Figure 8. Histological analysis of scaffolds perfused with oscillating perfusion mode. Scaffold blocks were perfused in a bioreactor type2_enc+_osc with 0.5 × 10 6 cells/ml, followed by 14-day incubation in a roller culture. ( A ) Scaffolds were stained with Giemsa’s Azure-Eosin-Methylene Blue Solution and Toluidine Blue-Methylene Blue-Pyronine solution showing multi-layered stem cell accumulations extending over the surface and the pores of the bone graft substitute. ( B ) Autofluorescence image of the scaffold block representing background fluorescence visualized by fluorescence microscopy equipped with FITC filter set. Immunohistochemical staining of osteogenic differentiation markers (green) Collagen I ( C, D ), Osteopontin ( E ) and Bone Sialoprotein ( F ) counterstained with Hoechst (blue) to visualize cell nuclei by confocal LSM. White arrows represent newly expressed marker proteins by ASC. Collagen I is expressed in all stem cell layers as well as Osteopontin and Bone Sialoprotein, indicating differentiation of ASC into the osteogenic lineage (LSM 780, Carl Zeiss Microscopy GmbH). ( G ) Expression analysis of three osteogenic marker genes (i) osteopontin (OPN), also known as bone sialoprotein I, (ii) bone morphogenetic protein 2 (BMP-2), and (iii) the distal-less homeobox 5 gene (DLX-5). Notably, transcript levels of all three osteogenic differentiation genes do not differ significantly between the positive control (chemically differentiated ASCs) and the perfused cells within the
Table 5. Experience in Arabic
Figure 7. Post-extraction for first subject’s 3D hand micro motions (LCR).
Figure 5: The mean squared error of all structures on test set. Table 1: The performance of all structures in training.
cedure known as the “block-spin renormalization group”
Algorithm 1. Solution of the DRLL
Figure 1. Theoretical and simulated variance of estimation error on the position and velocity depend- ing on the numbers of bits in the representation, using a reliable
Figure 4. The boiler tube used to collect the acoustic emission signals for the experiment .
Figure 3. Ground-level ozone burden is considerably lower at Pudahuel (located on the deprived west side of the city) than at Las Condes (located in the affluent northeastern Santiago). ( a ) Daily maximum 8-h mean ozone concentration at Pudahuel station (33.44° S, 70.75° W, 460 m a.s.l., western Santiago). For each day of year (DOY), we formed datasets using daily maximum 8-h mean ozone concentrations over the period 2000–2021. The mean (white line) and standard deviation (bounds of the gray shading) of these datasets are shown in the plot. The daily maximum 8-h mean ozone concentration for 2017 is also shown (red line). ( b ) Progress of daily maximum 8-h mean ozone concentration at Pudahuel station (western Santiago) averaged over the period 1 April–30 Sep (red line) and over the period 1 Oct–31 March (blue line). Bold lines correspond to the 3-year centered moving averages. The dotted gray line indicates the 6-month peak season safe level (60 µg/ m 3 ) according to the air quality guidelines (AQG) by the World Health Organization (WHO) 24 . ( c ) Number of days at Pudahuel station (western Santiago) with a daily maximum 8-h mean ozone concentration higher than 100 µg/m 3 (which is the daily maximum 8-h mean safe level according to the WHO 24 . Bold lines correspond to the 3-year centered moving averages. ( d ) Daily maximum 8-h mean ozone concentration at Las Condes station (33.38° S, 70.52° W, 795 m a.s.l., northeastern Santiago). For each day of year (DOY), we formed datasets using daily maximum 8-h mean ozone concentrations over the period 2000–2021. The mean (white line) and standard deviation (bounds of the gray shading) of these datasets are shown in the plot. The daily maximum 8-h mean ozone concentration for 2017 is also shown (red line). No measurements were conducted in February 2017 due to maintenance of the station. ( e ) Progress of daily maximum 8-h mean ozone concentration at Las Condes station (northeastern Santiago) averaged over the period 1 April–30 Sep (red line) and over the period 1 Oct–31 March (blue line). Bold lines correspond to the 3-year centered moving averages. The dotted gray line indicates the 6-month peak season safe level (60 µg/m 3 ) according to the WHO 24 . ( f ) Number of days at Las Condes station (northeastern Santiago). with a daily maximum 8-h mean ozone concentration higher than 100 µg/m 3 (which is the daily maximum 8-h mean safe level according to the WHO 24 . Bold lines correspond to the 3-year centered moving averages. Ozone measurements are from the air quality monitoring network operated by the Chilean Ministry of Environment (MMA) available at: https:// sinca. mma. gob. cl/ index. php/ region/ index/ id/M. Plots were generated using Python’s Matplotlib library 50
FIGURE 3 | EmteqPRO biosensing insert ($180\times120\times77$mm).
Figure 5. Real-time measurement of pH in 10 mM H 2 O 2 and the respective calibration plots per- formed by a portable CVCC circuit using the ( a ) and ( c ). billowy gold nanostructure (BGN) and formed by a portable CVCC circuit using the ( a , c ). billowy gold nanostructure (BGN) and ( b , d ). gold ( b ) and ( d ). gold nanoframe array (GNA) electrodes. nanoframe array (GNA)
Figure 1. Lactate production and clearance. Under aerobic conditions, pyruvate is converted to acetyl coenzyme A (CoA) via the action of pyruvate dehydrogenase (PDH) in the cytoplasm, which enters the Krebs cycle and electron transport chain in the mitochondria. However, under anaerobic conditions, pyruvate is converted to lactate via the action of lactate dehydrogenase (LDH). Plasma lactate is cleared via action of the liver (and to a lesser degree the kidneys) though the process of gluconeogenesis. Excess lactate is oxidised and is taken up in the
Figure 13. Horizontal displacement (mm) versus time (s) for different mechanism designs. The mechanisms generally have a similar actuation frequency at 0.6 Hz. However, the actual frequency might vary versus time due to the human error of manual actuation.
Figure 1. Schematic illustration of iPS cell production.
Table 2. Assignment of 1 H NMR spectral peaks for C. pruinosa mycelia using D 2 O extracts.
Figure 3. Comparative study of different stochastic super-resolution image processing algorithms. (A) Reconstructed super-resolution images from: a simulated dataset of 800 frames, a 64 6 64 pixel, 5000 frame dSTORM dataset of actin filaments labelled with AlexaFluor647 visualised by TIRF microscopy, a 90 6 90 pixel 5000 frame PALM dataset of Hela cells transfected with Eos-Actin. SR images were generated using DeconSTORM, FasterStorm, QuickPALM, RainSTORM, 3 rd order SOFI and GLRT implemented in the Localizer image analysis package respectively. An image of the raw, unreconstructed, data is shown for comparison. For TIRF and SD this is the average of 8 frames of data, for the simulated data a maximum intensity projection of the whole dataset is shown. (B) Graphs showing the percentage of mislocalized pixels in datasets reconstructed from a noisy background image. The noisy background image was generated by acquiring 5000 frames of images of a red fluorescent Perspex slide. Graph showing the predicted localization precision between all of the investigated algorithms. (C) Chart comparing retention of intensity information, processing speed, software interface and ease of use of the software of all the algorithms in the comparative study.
□ □ □ □ □
### Work instruction
Copy only the entries from the first line to the line with "Figure 4. The", each exactly as it appears.

### Answer area
Figure 8. Histological analysis of scaffolds perfused with oscillating perfusion mode. Scaffold blocks were perfused in a bioreactor type2_enc+_osc with 0.5 × 10 6 cells/ml, followed by 14-day incubation in a roller culture. ( A ) Scaffolds were stained with Giemsa’s Azure-Eosin-Methylene Blue Solution and Toluidine Blue-Methylene Blue-Pyronine solution showing multi-layered stem cell accumulations extending over the surface and the pores of the bone graft substitute. ( B ) Autofluorescence image of the scaffold block representing background fluorescence visualized by fluorescence microscopy equipped with FITC filter set. Immunohistochemical staining of osteogenic differentiation markers (green) Collagen I ( C, D ), Osteopontin ( E ) and Bone Sialoprotein ( F ) counterstained with Hoechst (blue) to visualize cell nuclei by confocal LSM. White arrows represent newly expressed marker proteins by ASC. Collagen I is expressed in all stem cell layers as well as Osteopontin and Bone Sialoprotein, indicating differentiation of ASC into the osteogenic lineage (LSM 780, Carl Zeiss Microscopy GmbH). ( G ) Expression analysis of three osteogenic marker genes (i) osteopontin (OPN), also known as bone sialoprotein I, (ii) bone morphogenetic protein 2 (BMP-2), and (iii) the distal-less homeobox 5 gene (DLX-5). Notably, transcript levels of all three osteogenic differentiation genes do not differ significantly between the positive control (chemically differentiated ASCs) and the perfused cells within the
Table 5. Experience in Arabic
Figure 7. Post-extraction for first subject’s 3D hand micro motions (LCR).
Figure 5: The mean squared error of all structures on test set. Table 1: The performance of all structures in training.
cedure known as the “block-spin renormalization group”
Algorithm 1. Solution of the DRLL
Figure 1. Theoretical and simulated variance of estimation error on the position and velocity depend- ing on the numbers of bits in the representation, using a reliable
Figure 4. The boiler tube used to collect the acoustic emission signals for the experiment .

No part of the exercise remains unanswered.